A New Kind of Luxury Ski Accommodation

The hotel opened in 2016, three years after Messrs Baciocchi and George purchased the down-at-heel former Sport Hotel Rutti.  The hotel was completely demolished and work started on the construction of what was to become Ultima Gstaad, a collection of buildings with the look of traditional Swiss chalets, although much lighter and brighter than most, and with a large underground car park and spectacular spa on the lower levels.

Mr Baciocchi is still a young man, but has already done business in the billions of Euros (the luxury property group is just a part of it) and clearly has a wisdom well beyond his years not just in finance. His vision is of healthy longevity through well-being, so the Ultima Group is designed to deliver just that.

It begins in much the same way as a luxury chalet or hotel visit. You’re met from the train or plane, whisked to the hotel where your bags are whisked off to your suite.

The team waiting to welcome you, of course, know who you are, you’re taken up to your spacious suite with its giant bed, massive bathroom and nice touches that help reassure you further that you’re staying somewhere very special like the big TV that rises out of the base of the bed if you want to watch it, the hi-tec real flame fire and of course the plates of perfect fruit and chocolate waiting for you.

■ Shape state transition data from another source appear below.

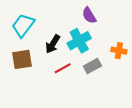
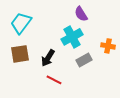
black arrow: (53, 44) -> (48, 58), moved
red line: (63, 68) -> (54, 80), moved, turned 56

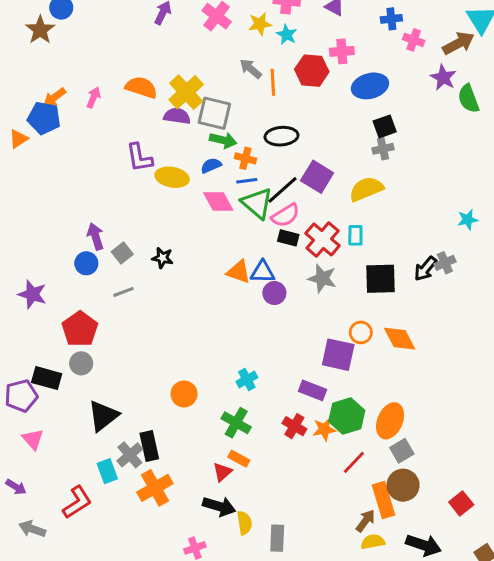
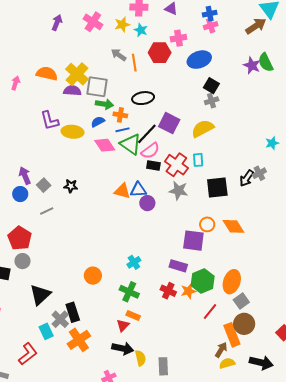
pink cross: (414, 40) -> (211, 26), moved, turned -32
purple star: (443, 78) -> (252, 65), moved
black square: (385, 126) -> (211, 86), turned -35

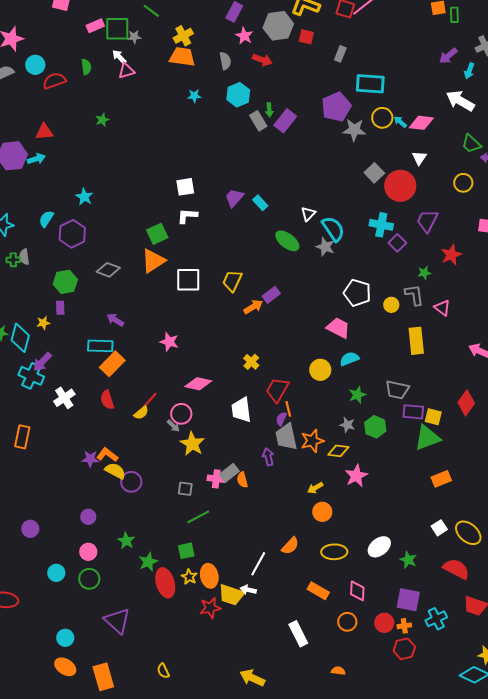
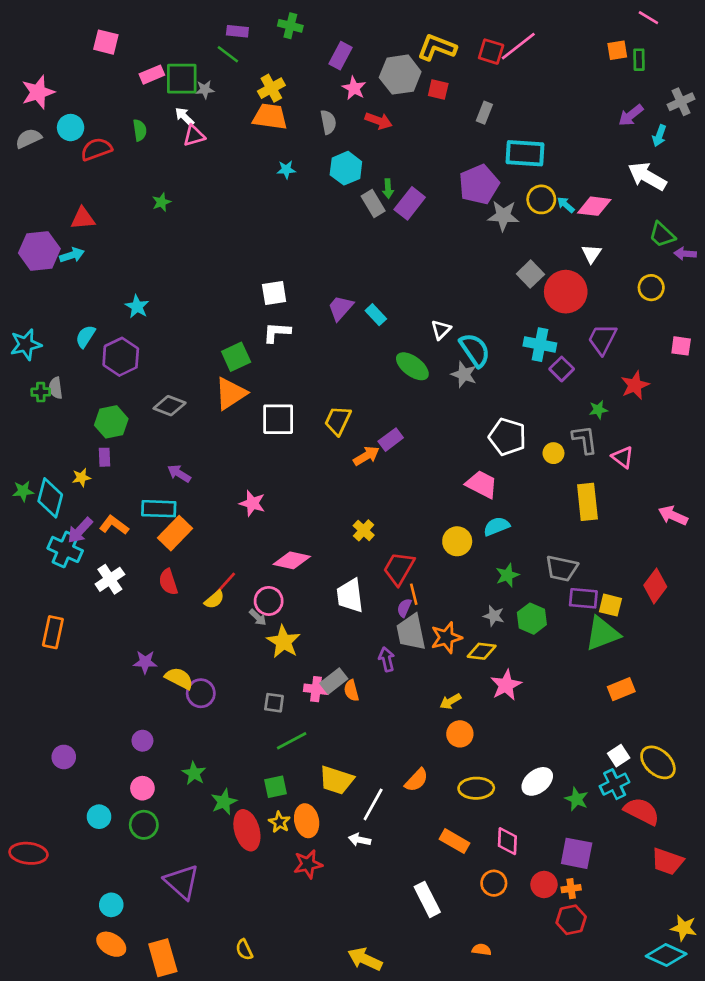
orange L-shape: (107, 455) -> (114, 525), moved
yellow trapezoid: (231, 595) -> (336, 780), moved
cyan cross: (436, 619) -> (615, 784), moved

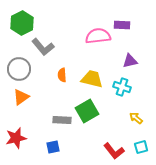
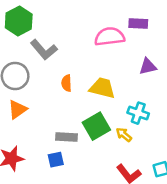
cyan cross: (122, 87) -> (138, 113), moved
yellow arrow: (136, 118) -> (124, 135), moved
blue square: (53, 147) -> (56, 160), moved

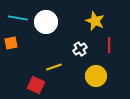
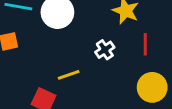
yellow circle: (96, 76) -> (152, 87), moved

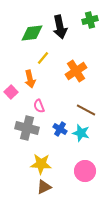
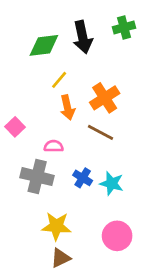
orange arrow: (30, 79) -> (67, 108), moved
pink semicircle: (39, 106) -> (54, 146), turned 112
brown line: (86, 110) -> (101, 132), moved

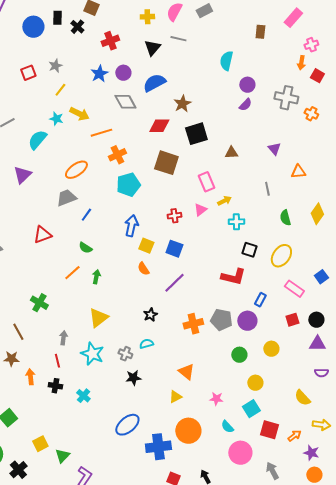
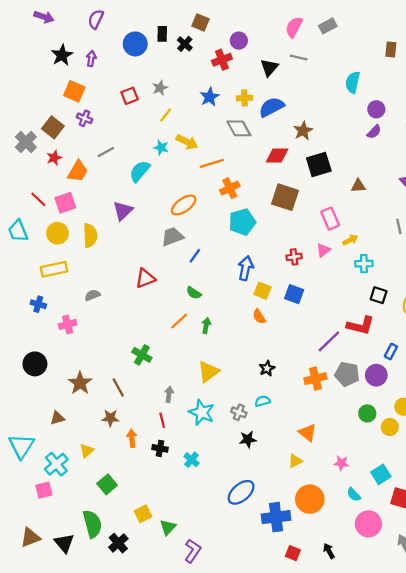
yellow cross: (147, 17) -> (244, 98), moved
purple circle: (123, 73) -> (239, 41), moved
purple line: (174, 283) -> (329, 341), moved
yellow circle: (255, 383) -> (390, 427), moved

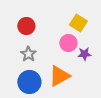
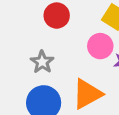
red circle: (26, 26) -> (57, 16), moved

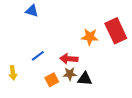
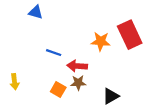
blue line: (38, 56) -> (54, 53), moved, turned 56
black triangle: (85, 79) -> (111, 96), moved, turned -35
orange square: (52, 80) -> (58, 89), turned -32

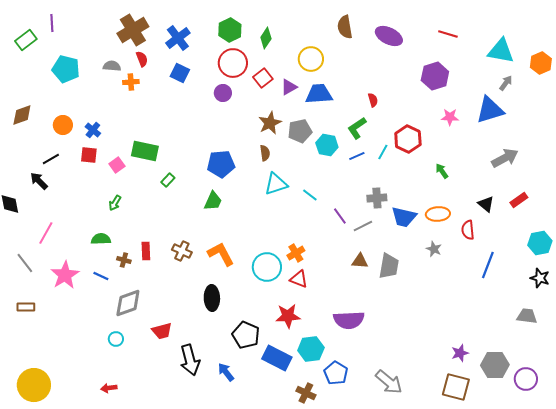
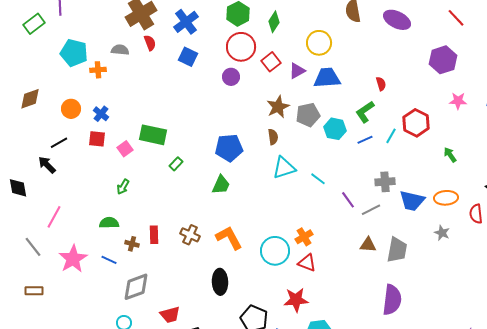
red line: (448, 34) -> (456, 18), turned 30
orange cross: (131, 82) -> (98, 70), moved
purple semicircle: (349, 320) -> (392, 300), moved, turned -80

It’s then up to you how much and how often you venture out of your suite.

A New Kind of Luxury Ski Accommodation

(Private dining in your residence)

You will want to head out at some point though, perhaps first to visit the bar and restaurants on the ground floor, or even the exotic option of the shisha bar. The hotel’s restaurant, created with the assistance of three-star Michelin chef Georges Blanc and led by head chef Xavier Watrelot is, as you’d expect, sublime.

Then there’s a cinema room, fitness room and the stunning spa on the floors below.

Breakfast is all part of Mr Baciocchi’s philosophy. You can easily eat far too much but you’ll find the onus is entirely on the freshest food beautifully prepared and delivered, with a vast choice of fruit, nuts, juices and seeds along with the usual breakfast staples, presented to the highest standards.

A New Kind of Luxury Ski Accommodation

(Bathroom in one of the suites)

Eventually though, as inevitably it seems all ski holidays must, you will find yourself in the ski room, two levels below ground in the glass elevator with someone helping you slide into your warmed ski boots.

The room (well, more a lounge really), opens into the underground car park, where your heated boots are handed to you, yours skis loaded into the shuttle waiting on the other side of the sliding door, and your driver ready to take you to wherever in Gstaad’s huge ski region, is considered to have the best skiing to suit your needs on that day (assuming there’s much daylight left once you’ve finally decided to venture out).

But perhaps you could leave skiing for another day?  That spa is almost as tempting as the snow though, large heated indoor and outdoor pools, large jacuzzi, sauna, steam room and of course treatment rooms with a long menu of massages and beauty treatments available.  Again Mr  Baciocchi’s philosophy is quietly evident as you can, if you wish, look into lots of treatments and ideas to keep you healthier and happier for longer here, including DNA testing to look into the likelihood of future illnesses, and a Geneva-based clinic, Aesthetics, with a local outpost here to advise on products and services to help with your future health.

It still counts towards that delivery of “healthy longevity through well-being” right?  Even if you stay in the spa and don’t ever actually make it out on to the slopes?

A New Kind of Luxury Ski Accommodation

In terms of pricing, suites at the Ultima Gstaad are available from CHF 800 per night and residences available from CHF 4500 per night.  There are also various deals from time to time.